Fluorescence study of curcumin and β-glucan binding interaction: investigation of its potential as a quantitative method for β-glucan

β-glucan from mushrooms gained popularity because of its immuneboosting and anti-tumor effect but its quantitative study was still limited. Currently, available methods have been facing longer analysis time, expensive and unsustainable dyes were involved. In this study, an alternative environmentally friendly fluorescence dye was introduced which is curcumin for the determination of β-glucan. Binding occurred by pH-driven method and significant fluorescence enhancement was studied. The influencing factors like temperature, salting effect, pH, the ratio of the fluorophore, and excitation and emission wavelength were optimized to get stable binding interaction. Curdlan was used as a standard for studying linear dynamic range.
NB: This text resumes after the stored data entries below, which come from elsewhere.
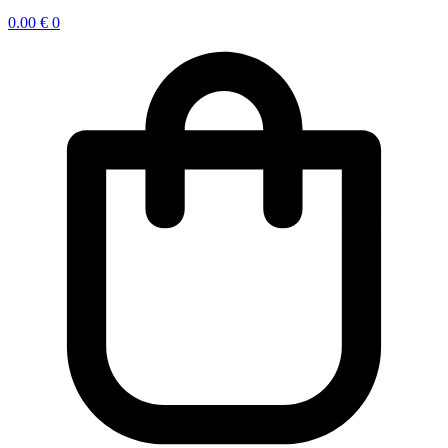
0.00
€
0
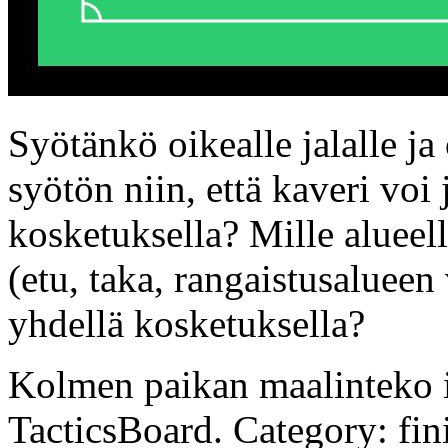
Syötänkö oikealle jalalle j
syötön niin, että kaveri voi
kosketuksella? Mille alueel
(etu, taka, rangaistusalueen
yhdellä kosketuksella?
Kolmen paikan maalinteko is
TacticsBoard. Category: fin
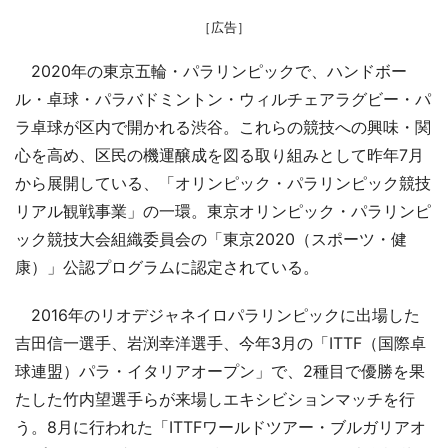
［広告］
2020年の東京五輪・パラリンピックで、ハンドボー
ル・卓球・パラバドミントン・ウィルチェアラグビー・パ
ラ卓球が区内で開かれる渋谷。これらの競技への興味・関
心を高め、区民の機運醸成を図る取り組みとして昨年7月
から展開している、「オリンピック・パラリンピック競技
リアル観戦事業」の一環。東京オリンピック・パラリンピ
ック競技大会組織委員会の「東京2020（スポーツ・健
康）」公認プログラムに認定されている。
2016年のリオデジャネイロパラリンピックに出場した
吉田信一選手、岩渕幸洋選手、今年3月の「ITTF（国際卓
球連盟）パラ・イタリアオープン」で、2種目で優勝を果
たした竹内望選手らが来場しエキシビションマッチを行
う。8月に行われた「ITTFワールドツアー・ブルガリアオ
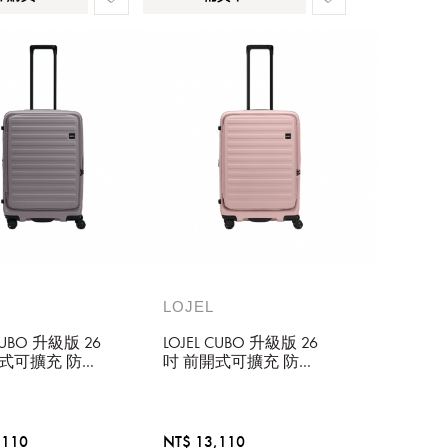
LOJEL
 CUBO 升級版 26
LOJEL CUBO 升級版 26
開式可擴充 防盜
吋 前開式可擴充 防盜
鍊行李箱 大地
防爆拉鍊行李箱 嫩粉
,110
NT$ 13,110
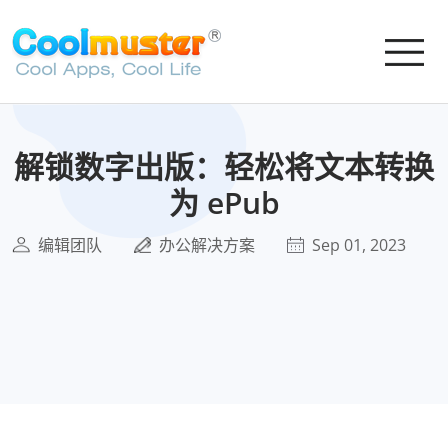
解锁数字出版：轻松将文本转换
为 ePub
编辑团队
办公解决方案
Sep 01, 2023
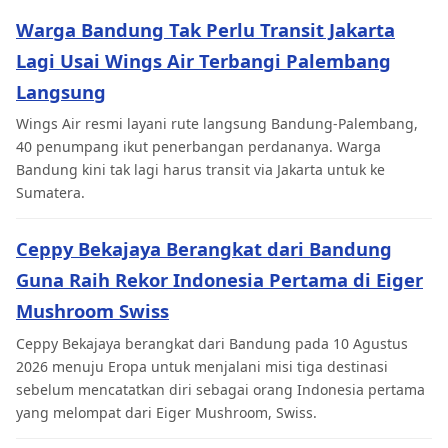
Warga Bandung Tak Perlu Transit Jakarta
Lagi Usai Wings Air Terbangi Palembang
Langsung
Wings Air resmi layani rute langsung Bandung-Palembang,
40 penumpang ikut penerbangan perdananya. Warga
Bandung kini tak lagi harus transit via Jakarta untuk ke
Sumatera.
Ceppy Bekajaya Berangkat dari Bandung
Guna Raih Rekor Indonesia Pertama di Eiger
Mushroom Swiss
Ceppy Bekajaya berangkat dari Bandung pada 10 Agustus
2026 menuju Eropa untuk menjalani misi tiga destinasi
sebelum mencatatkan diri sebagai orang Indonesia pertama
yang melompat dari Eiger Mushroom, Swiss.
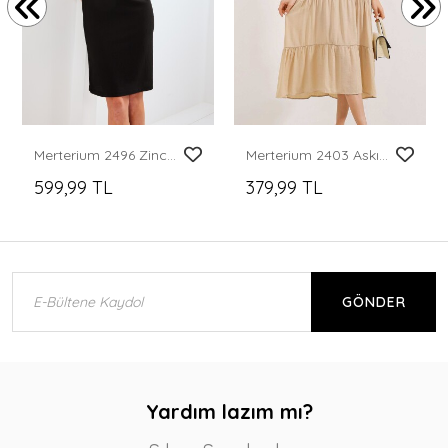
Merterium 2496 Zincir Detaylı Örme Elbise - Siyah
Merterium 2403 Askılı Midi Elbise - Krem
599,99 TL
379,99 TL
GÖNDER
Yardım lazım mı?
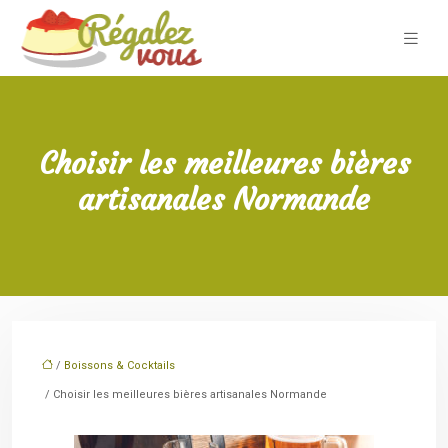
Choisir les meilleures bières
artisanales Normande
/
Boissons & Cocktails
/ Choisir les meilleures bières artisanales Normande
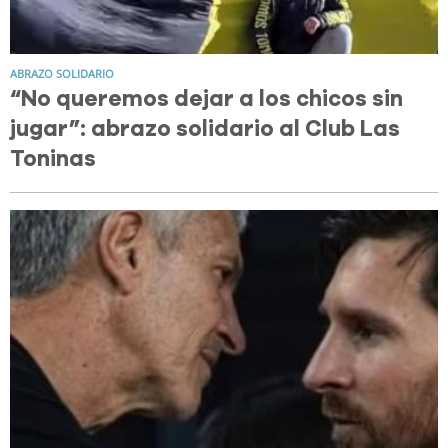
ABRAZO SOLIDARIO
“No queremos dejar a los chicos sin
jugar”: abrazo solidario al Club Las
Toninas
The consequences will be compared with the existing traditional method of Aniline blue and Calcofluor fluorescence assay. The technique presents a linearity range of 0 to 20 ppm when using 4 ppm curcumin concentration and 20-60 ppm with the 10 ppm curcumin concentration. LOD/LOQ was 0.28/0.92 ppm and 1.5/5 ppm for each curcumin concentration. The method achieved 93-108% recovery with %RSD < 2. Lentinus squarrosulus (Herd Khon Khao) and Lentinula edodes (shiitake) mushrooms were used as a sample and β-glucan from these mushrooms was extracted using hot water, alkaline, and microwave extraction.
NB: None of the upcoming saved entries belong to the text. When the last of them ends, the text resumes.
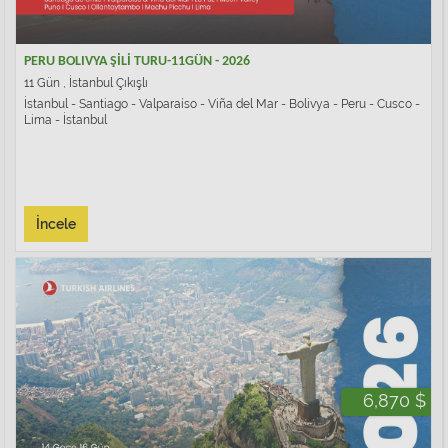
PERU BOLIVYA ŞİLİ TURU-11GÜN - 2026
11 Gün , İstanbul Çıkışlı
İstanbul - Santiago - Valparaíso - Viña del Mar - Bolivya - Peru - Cusco -
Lima - İstanbul
İncele
6,870 $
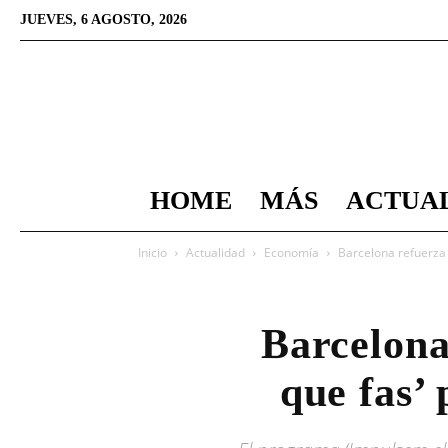
JUEVES, 6 AGOSTO, 2026
HOME
MÁS
ACTUA
Inicio
Actualidad
Economía
Barcelona refuerza 
Barcelona
que fas’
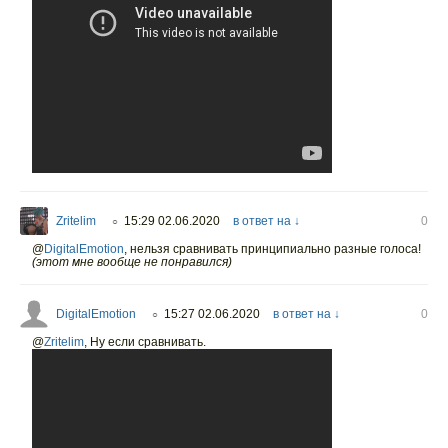
Zritelim
15:29 02.06.2020
в ответ на ↓
0
○
@
DigitalEmotion
,
нельзя сравнивать принципиально разные голоса!
(этот мне вообще не понравился)
DigitalEmotion
15:27 02.06.2020
в ответ на ↓
0
○
@
Zritelim
,
Ну если сравнивать.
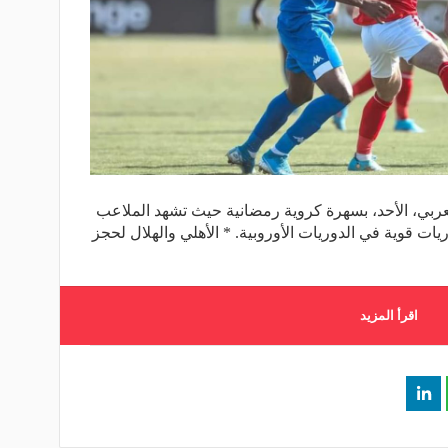
بي، الأحد، بسهرة كروية رمضانية حيث تشهد الملاعب
يات قوية في الدوريات الأوروبية. * الأهلي والهلال لحجز
اقرأ المزيد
蘑菇来源的β-葡聚糖（β-glucan）因免疫增强与抗肿瘤活性而广受关注，但其定量研究仍相对匮乏。当前现有检测方法普遍存在分析耗时较长、所用染料成本高昂且不可持续等问题。本研究引入一种环保型荧光染料姜黄素（curcumin）用于β-葡聚糖的定量检测，采用pH驱动法实现结合作用，并对其显著的荧光增强效应展开研究。本研究对温度、盐效应、pH值、荧光团配比以及激发波长与发射波长等影响因素进行优化，以获得稳定的结合相互作用。本研究以短梗霉多糖（Curdlan）为标准品，考察方法的线性动态范围。将本方法的检测结果与传统的苯胺蓝（Aniline blue）及卡尔科弗卢尔（Calcofluor）荧光分析法进行对比。当姜黄素浓度为4 ppm时，该方法的线性范围为0~20 ppm；当姜黄素浓度为10 ppm时，线性范围为20~60 ppm。两种姜黄素浓度下对应的检出限（Limit of Detection, LOD）/定量限（Limit of Quantitation, LOQ）分别为0.28/0.92 ppm与1.5/5 ppm。该方法的回收率为93%~108%，相对标准偏差（Relative Standard Deviation, RSD）小于2%。本研究以鳞皮扇菇（Lentinus squarrosulus, Herd Khon Khao）及香菇（Lentinula edodes, shiitake）为实验样品，分别采用热水提取法、碱提法与微波提取法对其中的β-葡聚糖进行提取。